• _TEXT SECTION_:

--- START ---

Re: [for-next PATCH 2/4] RDMA/bnxt_re: Refactor rdev init/uninit path and simplifying rtnl_lock usage

Selvin Xavier <selvin.xavier@xxxxxxxxxxxx> · Fri, 7 Dec 2018 11:43:50 +0530

On Fri, Dec 7, 2018 at 12:27 AM Jason Gunthorpe <jgg@xxxxxxxxxxxx> wrote:
>
> On Thu, Dec 06, 2018 at 10:49:44AM -0800, Selvin Xavier wrote:
> > From: Somnath Kotur <somnath.kotur@xxxxxxxxxxxx>
> >
> >  - Add more flags for better granularity in rdev init/uninit path.
> >  - bnxt_re_ib_reg() handles two main functionalities - initializing
> >    the device and registering with the IB stack.  Split it into 2
> >    functions i.e. bnxt_re_dev_init() and bnxt_re_ib_init()  to account
> >    for the same thereby improve modularity. Do the same for
> >    bnxt_re_ib_unreg()i.e. split into two functions - bnxt_re_dev_uninit()
> >    and  bnxt_re_ib_uninit().
> >  - Since bnxt_re_dev_init() part of bnxt_re_ib_reg()
> >    takes rtnl_lock inside for the entire function, so it is better to
> >    invoke it from bnxt_netdev_event() itself where the rtnl_lock is held
> >    already for  NETDEV_EVENT.
>
> Drivers cannot hold rtnl_lock while calling ib_unregister_device() (or
> really any lock, unless done carefully). Looks like bnxt does this
> already and prehaps this patch makes it worse?
>
Not really. You are right that bnxt is already calling
ib_unregister_device from rtnl_lock.
Current code has three instances of calling ib_unregister_device from
rtnl_lock context,
We  are removing two of them in this patch.

Un-int routine is split into two. bnxt_re_ib_uninit and bnxt_re_remove_device .
bnxt_re_ib_uninit  calls ib_unregister_device and
bnxt_re_remove_device destroys the resources from HW.

--- END ---

(Joint position lists)
--- START ---

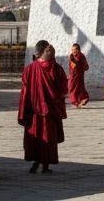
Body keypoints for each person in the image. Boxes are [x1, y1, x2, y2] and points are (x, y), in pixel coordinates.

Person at [18, 41, 68, 173]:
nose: (51, 53)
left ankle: (45, 165)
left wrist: (61, 96)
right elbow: (25, 90)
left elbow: (63, 85)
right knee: (35, 138)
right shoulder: (30, 69)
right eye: (48, 51)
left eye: (52, 50)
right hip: (35, 111)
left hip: (50, 110)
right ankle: (35, 161)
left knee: (48, 138)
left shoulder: (56, 68)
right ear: (40, 52)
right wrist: (25, 107)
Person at [68, 42, 90, 107]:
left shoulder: (80, 55)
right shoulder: (72, 55)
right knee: (79, 88)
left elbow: (76, 61)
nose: (74, 51)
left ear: (79, 50)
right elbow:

--- END ---

• _QUESTIONS ON THE MATERIAL_:
• 1. In the bnxt_re patch thread, how many instances in the current code call ib_unregister_device from rtnl_lock context?
• 2. Pick up the bnxt_re patch thread after its last sentence and continue it.
This data has no role here.

• _ACTIVITY ANSWERS_:
• 1. Three instances.

• 2.
In this patch, we call bnxt_re_ib_uninit outside rtnl_lock and
bnxt_re_remove_device with rtnl_lock
 (except in bnxt_re_shutdown which i will explain later).

In case of mod_exit, bnxt_re_ib_uninit  is invoked first outside the rtnl_lock.
After this, rtnl_lock is acquired and bnxt_re_remove_device is invoked.

In the netdev_event to unregister the device,  we handle the uninit in
two stages now

>>         case NETDEV_UNREGISTER:
>> @@ -1555,9 +1581,14 @@ static int bnxt_re_netdev_event(struct notifier_block *notifier,
>>                  */
>>                 if (atomic_read(&rdev->sched_count) > 0)
>>                         goto exit;
>> -               bnxt_re_ib_unreg(rdev);
>> -               bnxt_re_remove_one(rdev);
>> -               bnxt_re_dev_unreg(rdev);
>> +               /* Schedule work for unregistering from IB stack */
>> +               if (test_bit(BNXT_RE_FLAG_IBDEV_REGISTERED, &rdev->flags)) {
>> +                       sch_work = true;
>> +                       break;
>> +               }

if the IB device is registered, we schedule a work to invoke
ib_unregister_device and return notifier.
So bnxt_re_ib_uninit is invoked from the bnxt_re_task.

>> +
>> +               /* IB device is removed now. Destroy the device */
>> +               bnxt_re_remove_device(rdev);
>>                 break;

Since the netdev reference is not released by bnxt_re driver (ref is
released in bnxt_re_remove_device),
the network stack will invoke all notifiers again till all the
references are released.
During the second or later invocation of the netdev notifier, we
proceed with the bnxt_re_remove_device.

bnxt_re_shutdown is a call back from the L2 driver. L2 driver acquires
the rtnl_lock
and invokes this hook.  Current Interface doesn't allow us to return a
failure and allow L2
driver to call back again. We will come up with a solution for this
and will fix it in another patch.